Every entry needs to be duplicated exactly.

(Collected data)
◆ ◆ ◆ ◆ ◆

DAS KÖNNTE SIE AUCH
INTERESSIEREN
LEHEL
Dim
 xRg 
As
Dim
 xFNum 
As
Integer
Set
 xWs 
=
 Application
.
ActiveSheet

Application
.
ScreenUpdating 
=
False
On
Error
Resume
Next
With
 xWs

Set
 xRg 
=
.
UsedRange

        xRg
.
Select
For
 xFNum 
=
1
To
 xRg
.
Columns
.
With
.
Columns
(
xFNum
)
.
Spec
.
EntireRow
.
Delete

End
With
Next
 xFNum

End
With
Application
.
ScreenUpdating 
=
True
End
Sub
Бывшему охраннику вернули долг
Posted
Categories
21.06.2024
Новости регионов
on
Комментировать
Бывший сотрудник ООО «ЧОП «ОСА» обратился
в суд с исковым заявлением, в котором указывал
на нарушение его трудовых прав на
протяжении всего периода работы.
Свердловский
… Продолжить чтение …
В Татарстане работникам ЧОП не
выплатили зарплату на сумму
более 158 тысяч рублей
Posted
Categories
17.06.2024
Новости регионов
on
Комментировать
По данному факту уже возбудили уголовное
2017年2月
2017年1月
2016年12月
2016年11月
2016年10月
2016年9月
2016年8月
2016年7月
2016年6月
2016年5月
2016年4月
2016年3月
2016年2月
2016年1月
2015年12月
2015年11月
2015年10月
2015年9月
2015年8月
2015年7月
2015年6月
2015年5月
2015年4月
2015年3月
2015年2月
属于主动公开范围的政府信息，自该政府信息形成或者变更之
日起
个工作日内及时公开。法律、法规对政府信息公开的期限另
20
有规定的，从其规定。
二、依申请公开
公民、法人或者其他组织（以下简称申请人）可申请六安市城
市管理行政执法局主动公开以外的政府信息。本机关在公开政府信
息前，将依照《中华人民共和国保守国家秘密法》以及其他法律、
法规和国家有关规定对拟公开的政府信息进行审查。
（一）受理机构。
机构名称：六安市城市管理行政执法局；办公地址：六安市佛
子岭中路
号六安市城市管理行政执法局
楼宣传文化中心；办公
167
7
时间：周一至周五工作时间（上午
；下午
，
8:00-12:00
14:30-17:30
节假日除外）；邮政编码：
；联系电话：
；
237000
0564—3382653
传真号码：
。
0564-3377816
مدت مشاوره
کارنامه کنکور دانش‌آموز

◆ ◆ ◆ ◆ ◆

TASK ANSWER:
DAS KÖNNTE SIE AUCH
INTERESSIEREN
LEHEL
Dim
 xRg 
As
Dim
 xFNum 
As
Integer
Set
 xWs 
=
 Application
.
ActiveSheet

Application
.
ScreenUpdating 
=
False
On
Error
Resume
Next
With
 xWs

Set
 xRg 
=
.
UsedRange

        xRg
.
Select
For
 xFNum 
=
1
To
 xRg
.
Columns
.
With
.
Columns
(
xFNum
)
.
Spec
.
EntireRow
.
Delete

End
With
Next
 xFNum

End
With
Application
.
ScreenUpdating 
=
True
End
Sub
Бывшему охраннику вернули долг
Posted
Categories
21.06.2024
Новости регионов
on
Комментировать
Бывший сотрудник ООО «ЧОП «ОСА» обратился
в суд с исковым заявлением, в котором указывал
на нарушение его трудовых прав на
протяжении всего периода работы.
Свердловский
… Продолжить чтение …
В Татарстане работникам ЧОП не
выплатили зарплату на сумму
более 158 тысяч рублей
Posted
Categories
17.06.2024
Новости регионов
on
Комментировать
По данному факту уже возбудили уголовное
2017年2月
2017年1月
2016年12月
2016年11月
2016年10月
2016年9月
2016年8月
2016年7月
2016年6月
2016年5月
2016年4月
2016年3月
2016年2月
2016年1月
2015年12月
2015年11月
2015年10月
2015年9月
2015年8月
2015年7月
2015年6月
2015年5月
2015年4月
2015年3月
2015年2月
属于主动公开范围的政府信息，自该政府信息形成或者变更之
日起
个工作日内及时公开。法律、法规对政府信息公开的期限另
20
有规定的，从其规定。
二、依申请公开
公民、法人或者其他组织（以下简称申请人）可申请六安市城
市管理行政执法局主动公开以外的政府信息。本机关在公开政府信
息前，将依照《中华人民共和国保守国家秘密法》以及其他法律、
法规和国家有关规定对拟公开的政府信息进行审查。
（一）受理机构。
机构名称：六安市城市管理行政执法局；办公地址：六安市佛
子岭中路
号六安市城市管理行政执法局
楼宣传文化中心；办公
167
7
时间：周一至周五工作时间（上午
；下午
，
8:00-12:00
14:30-17:30
节假日除外）；邮政编码：
；联系电话：
；
237000
0564—3382653
传真号码：
。
0564-3377816
مدت مشاوره
کارنامه کنکور دانش‌آموز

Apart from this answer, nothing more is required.